Pengurus Serikat Petani Indonesia (SPI) Yogyakarta, Qomarunnajmi, mengatakan, saat ini petani di berbagai daerah hampir merasakan hal yang sama, kesulitan mendapatkan pupuk yang disubsidi pemerintah. Akses pada ketersediaan pupuk kerap menjadi masalah pada musim tanam.
“Di beberapa kabupaten memang sama masalahnya dan datanya itu masih butuh validasi karena ada yang masih belum valid. Belum lagi masalah lainnya,” kata Qomar.

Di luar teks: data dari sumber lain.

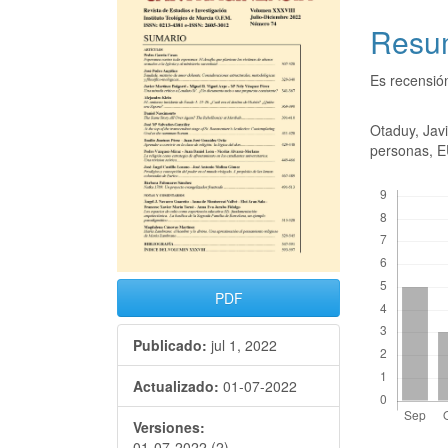
Resu
Es recensió
Otaduy, Jav
personas, 
Descargas
PDF
Publicado:
jul 1, 2022
Actualizado:
01-07-2022
Versiones:
01-07-2022 (2)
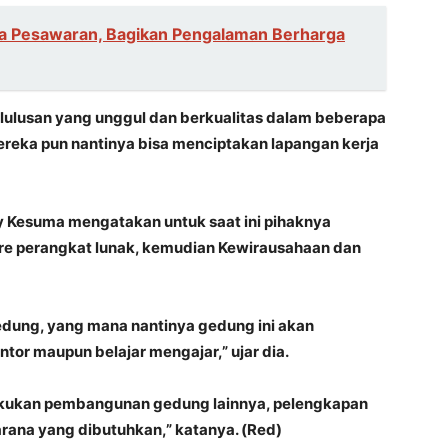
ga Pesawaran, Bagikan Pengalaman Berharga
k lulusan yang unggul dan berkualitas dalam beberapa
mereka pun nantinya bisa menciptakan lapangan kerja
by Kesuma mengatakan untuk saat ini pihaknya
re perangkat lunak, kemudian Kewirausahaan dan
gedung, yang mana nantinya gedung ini akan
tor maupun belajar mengajar,” ujar dia.
lakukan pembangunan gedung lainnya, pelengkapan
sarana yang dibutuhkan,” katanya. (Red)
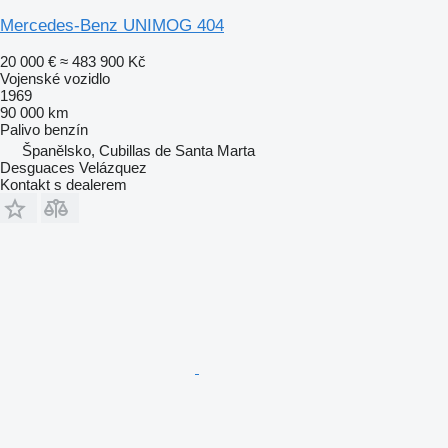
Mercedes-Benz UNIMOG 404
20 000 €
≈ 483 900 Kč
Vojenské vozidlo
1969
90 000 km
Palivo
benzín
Španělsko, Cubillas de Santa Marta
Desguaces Velázquez
Kontakt s dealerem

Ia mengatakan, selain soal sinkronisasi data, penjadwalan produksi juga jadi masalah dengan adanya Kartu Tani. Sebab, para petani harus lebih menyesuaikan pengambilan pupuk dengan waktu produksi. Terdapat banyak petani yang tak lagi dapat mengambil pupuk bersubsidi karena telah dihabiskan pada masa sebelumnya yang belum menggunakan Kartu Tani.
Ia menilai, terdapat sisi positif dari Kartu Tani. Sebab, alokasi pupuk jadi lebih rigid dan sesuai dengan kebutuhan idealnya. Ia mengakui, rata-rata petani saat ini semakin over dosis dalam menggunakan pupuk kimia. Hal itu pun meningkatkan pemakaian dan tak heran membuat pupuk menjadi sulit didapatkan.
“Sekarang penggunaan dosis pupuk bisa jadi lebih baik karena sesuai standar, hanya petani butuh disosialisasi terkait cara penggunaannya agar lebih sesuai dengan dosis,” ujarnya.
Qomar mengungkapkan seiring semakin sulitnya pupuk kimia diperoleh petani, pupuk organik menjadi pilihan bagi petani. Ia menuturkan, dari segi harga memang lebih mahal, namun penggunaannya bisa jauh lebih hemat sehingga dapat menekan biaya produksi dengan hasil yang lebih baik.
Namun, belum banyak petani yang memahami dan mau beralih. Alasannya, karena pada produksi awal pupuk organik cukup rumit dan membutuhkan tenaga kerja tambahan serta kelembagaan yang aktif.